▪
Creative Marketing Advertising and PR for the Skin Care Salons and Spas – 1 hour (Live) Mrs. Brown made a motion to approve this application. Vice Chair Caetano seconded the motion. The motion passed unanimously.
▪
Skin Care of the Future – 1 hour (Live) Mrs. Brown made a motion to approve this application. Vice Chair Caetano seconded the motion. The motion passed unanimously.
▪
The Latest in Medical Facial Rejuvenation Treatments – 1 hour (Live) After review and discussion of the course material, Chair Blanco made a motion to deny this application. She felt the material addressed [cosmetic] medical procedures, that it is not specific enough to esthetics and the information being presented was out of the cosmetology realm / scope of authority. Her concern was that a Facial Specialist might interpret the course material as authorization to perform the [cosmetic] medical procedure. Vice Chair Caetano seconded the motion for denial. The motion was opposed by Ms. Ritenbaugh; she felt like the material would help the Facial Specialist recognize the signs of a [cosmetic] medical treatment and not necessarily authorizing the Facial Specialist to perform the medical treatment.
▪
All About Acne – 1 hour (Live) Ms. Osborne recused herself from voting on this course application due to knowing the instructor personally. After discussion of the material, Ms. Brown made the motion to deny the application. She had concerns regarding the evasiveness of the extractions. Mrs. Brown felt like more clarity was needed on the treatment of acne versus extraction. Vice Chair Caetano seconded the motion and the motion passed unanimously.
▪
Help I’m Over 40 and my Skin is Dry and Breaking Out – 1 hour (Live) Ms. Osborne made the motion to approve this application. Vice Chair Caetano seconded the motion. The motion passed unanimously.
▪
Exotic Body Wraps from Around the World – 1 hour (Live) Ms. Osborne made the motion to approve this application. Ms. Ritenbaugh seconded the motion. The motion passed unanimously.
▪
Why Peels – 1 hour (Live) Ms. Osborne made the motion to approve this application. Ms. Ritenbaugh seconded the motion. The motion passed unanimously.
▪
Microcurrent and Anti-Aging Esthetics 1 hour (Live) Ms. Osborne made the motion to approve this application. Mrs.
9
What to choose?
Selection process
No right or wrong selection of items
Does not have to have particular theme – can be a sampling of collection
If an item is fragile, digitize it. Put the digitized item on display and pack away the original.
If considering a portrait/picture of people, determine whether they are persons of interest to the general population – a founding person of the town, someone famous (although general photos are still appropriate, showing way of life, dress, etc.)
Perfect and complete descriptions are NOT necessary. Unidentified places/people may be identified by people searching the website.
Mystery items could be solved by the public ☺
------------------------------------------------------------
▶ Brief: What lines in the data hold the word "from"? Return them.

▶ Result of this exercise:
All About Acne – 1 hour (Live) Ms. Osborne recused herself from voting on this course application due to knowing the instructor personally. After discussion of the material, Ms. Brown made the motion to deny the application. She had concerns regarding the evasiveness of the extractions. Mrs. Brown felt like more clarity was needed on the treatment of acne versus extraction. Vice Chair Caetano seconded the motion and the motion passed unanimously.
Exotic Body Wraps from Around the World – 1 hour (Live) Ms. Osborne made the motion to approve this application. Ms. Ritenbaugh seconded the motion. The motion passed unanimously.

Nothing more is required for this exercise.